_HOW TO COMPLETE THIS TASK_: Only the lines from the one containing "outdoor und überzeugt" through the one containing "restriccions enfront de" should be printed, exactly as they appear below, with both ends included.

_SUPPLIED RECORDS_:
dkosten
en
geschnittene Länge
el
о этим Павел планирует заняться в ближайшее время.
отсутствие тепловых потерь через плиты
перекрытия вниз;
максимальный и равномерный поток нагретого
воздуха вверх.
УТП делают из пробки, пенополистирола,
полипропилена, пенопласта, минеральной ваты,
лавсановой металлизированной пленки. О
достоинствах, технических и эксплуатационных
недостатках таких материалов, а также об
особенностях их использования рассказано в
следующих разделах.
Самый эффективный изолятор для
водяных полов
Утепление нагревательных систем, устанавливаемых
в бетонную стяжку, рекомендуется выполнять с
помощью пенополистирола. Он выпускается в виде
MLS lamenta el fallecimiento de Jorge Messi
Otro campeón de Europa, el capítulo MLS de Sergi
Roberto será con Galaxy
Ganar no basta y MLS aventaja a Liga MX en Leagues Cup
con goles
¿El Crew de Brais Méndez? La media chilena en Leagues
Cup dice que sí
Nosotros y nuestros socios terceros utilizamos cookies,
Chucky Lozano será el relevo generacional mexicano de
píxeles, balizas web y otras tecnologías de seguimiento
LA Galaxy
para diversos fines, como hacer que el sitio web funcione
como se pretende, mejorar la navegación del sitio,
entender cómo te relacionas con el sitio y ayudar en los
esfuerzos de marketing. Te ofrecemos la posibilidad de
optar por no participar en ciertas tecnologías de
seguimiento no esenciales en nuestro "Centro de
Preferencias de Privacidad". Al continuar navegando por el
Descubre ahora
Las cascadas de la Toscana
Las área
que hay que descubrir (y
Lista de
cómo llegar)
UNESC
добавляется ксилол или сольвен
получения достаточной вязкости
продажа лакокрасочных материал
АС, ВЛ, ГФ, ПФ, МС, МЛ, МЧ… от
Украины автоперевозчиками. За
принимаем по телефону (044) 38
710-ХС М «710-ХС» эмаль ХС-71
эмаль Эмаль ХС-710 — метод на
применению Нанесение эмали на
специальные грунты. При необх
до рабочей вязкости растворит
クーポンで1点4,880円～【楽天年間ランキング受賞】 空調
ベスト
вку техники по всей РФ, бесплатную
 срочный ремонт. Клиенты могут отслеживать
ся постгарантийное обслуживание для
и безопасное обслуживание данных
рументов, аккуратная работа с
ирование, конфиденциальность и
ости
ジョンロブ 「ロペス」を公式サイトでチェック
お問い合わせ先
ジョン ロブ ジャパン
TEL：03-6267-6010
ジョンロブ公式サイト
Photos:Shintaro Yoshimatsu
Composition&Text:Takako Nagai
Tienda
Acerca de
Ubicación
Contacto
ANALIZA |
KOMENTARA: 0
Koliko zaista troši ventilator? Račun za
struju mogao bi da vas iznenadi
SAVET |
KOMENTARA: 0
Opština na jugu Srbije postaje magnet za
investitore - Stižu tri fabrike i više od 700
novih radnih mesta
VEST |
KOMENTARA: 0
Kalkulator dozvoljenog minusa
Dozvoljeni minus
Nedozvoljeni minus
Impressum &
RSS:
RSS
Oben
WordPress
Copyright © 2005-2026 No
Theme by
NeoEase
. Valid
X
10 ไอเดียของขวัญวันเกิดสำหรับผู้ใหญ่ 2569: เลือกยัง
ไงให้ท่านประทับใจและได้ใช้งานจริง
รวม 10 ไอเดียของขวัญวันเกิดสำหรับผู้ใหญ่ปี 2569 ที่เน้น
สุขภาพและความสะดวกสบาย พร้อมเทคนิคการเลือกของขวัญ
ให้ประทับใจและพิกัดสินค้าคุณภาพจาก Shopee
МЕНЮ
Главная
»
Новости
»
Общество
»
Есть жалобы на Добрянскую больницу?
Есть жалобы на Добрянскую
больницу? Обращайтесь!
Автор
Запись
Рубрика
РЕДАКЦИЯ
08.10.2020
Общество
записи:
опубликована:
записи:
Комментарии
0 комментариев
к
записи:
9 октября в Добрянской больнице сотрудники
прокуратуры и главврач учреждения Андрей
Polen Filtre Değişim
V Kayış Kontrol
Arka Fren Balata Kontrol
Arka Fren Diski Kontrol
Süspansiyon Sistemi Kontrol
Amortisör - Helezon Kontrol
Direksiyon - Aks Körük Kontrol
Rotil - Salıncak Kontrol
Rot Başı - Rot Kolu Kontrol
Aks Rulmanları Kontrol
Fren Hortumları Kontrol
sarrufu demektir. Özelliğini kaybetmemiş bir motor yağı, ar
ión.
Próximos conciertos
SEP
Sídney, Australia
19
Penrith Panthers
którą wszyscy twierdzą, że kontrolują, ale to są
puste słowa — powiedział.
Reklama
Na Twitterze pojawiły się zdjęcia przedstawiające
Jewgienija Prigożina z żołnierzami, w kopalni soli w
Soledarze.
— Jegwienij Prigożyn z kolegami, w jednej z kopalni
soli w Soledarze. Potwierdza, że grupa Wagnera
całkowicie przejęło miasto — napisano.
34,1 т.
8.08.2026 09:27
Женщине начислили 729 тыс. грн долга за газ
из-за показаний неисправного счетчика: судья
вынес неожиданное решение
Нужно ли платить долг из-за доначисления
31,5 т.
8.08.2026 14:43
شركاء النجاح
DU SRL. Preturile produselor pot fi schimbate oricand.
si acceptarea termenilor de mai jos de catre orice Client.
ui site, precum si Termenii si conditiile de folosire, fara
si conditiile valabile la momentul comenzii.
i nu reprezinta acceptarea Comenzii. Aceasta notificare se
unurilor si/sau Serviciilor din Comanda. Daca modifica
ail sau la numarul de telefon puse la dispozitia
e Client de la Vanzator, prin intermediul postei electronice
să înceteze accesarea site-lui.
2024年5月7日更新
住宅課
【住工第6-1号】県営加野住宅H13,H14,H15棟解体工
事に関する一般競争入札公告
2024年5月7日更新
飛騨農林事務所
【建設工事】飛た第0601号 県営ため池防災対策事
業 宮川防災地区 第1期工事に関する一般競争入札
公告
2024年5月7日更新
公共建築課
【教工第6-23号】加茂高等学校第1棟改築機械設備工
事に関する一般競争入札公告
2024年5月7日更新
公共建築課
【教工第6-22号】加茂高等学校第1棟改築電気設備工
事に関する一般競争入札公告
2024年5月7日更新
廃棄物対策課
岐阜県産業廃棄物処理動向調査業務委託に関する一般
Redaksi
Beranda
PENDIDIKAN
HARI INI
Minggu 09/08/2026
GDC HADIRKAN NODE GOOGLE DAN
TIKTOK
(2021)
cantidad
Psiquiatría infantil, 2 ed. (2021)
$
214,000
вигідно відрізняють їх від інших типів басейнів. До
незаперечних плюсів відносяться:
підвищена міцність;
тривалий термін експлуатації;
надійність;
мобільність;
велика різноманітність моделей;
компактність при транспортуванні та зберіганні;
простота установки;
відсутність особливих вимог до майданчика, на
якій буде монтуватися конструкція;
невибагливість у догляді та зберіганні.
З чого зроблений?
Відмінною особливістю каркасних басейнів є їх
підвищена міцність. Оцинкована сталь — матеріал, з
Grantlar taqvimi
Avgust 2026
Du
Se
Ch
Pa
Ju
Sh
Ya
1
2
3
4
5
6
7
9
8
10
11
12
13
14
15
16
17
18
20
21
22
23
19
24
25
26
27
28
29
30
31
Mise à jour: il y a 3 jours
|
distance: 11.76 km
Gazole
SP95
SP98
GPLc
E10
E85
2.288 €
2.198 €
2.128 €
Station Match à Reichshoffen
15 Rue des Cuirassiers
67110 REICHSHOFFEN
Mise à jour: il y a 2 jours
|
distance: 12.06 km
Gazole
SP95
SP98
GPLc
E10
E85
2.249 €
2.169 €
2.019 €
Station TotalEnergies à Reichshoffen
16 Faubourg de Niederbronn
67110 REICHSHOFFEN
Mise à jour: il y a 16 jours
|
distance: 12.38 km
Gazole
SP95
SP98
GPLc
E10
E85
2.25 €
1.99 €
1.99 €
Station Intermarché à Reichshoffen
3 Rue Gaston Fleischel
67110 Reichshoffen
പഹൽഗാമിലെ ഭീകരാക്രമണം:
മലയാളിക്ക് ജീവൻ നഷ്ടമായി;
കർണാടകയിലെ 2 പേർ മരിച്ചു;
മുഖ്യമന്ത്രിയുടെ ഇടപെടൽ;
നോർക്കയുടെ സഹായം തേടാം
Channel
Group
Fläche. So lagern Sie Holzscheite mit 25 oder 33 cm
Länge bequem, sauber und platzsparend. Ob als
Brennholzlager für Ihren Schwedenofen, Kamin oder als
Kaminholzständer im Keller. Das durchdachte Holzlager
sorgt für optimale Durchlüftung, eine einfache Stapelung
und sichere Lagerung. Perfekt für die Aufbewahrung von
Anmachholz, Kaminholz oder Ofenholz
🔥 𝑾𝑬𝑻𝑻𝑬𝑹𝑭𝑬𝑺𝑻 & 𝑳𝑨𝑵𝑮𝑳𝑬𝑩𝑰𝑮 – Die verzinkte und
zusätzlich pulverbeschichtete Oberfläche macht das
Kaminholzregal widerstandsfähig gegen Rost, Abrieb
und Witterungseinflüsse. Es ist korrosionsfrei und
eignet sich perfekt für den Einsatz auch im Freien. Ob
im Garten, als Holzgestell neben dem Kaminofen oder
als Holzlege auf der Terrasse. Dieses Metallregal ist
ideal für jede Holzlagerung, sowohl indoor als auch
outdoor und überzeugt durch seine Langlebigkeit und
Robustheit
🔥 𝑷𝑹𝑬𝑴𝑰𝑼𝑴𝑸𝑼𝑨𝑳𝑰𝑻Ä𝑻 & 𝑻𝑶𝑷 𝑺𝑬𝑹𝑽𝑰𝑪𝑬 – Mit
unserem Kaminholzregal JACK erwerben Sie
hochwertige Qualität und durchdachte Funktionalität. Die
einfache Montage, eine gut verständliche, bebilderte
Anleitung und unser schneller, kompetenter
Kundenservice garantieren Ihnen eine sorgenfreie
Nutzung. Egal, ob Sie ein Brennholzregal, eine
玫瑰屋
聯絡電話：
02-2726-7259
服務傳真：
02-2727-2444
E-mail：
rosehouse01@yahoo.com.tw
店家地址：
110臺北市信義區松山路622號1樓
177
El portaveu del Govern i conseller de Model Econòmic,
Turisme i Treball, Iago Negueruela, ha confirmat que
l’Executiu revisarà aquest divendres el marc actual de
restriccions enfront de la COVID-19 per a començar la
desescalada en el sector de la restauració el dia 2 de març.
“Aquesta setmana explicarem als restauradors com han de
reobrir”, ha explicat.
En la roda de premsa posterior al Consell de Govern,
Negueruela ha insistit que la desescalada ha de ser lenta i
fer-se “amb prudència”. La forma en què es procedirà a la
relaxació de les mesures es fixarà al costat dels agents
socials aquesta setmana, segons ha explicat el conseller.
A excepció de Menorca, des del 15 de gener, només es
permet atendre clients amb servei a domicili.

_RESULT OF THIS EXERCISE_:
outdoor und überzeugt durch seine Langlebigkeit und
Robustheit
🔥 𝑷𝑹𝑬𝑴𝑰𝑼𝑴𝑸𝑼𝑨𝑳𝑰𝑻Ä𝑻 & 𝑻𝑶𝑷 𝑺𝑬𝑹𝑽𝑰𝑪𝑬 – Mit
unserem Kaminholzregal JACK erwerben Sie
hochwertige Qualität und durchdachte Funktionalität. Die
einfache Montage, eine gut verständliche, bebilderte
Anleitung und unser schneller, kompetenter
Kundenservice garantieren Ihnen eine sorgenfreie
Nutzung. Egal, ob Sie ein Brennholzregal, eine
玫瑰屋
聯絡電話：
02-2726-7259
服務傳真：
02-2727-2444
E-mail：
rosehouse01@yahoo.com.tw
店家地址：
110臺北市信義區松山路622號1樓
177
El portaveu del Govern i conseller de Model Econòmic,
Turisme i Treball, Iago Negueruela, ha confirmat que
l’Executiu revisarà aquest divendres el marc actual de
restriccions enfront de la COVID-19 per a començar la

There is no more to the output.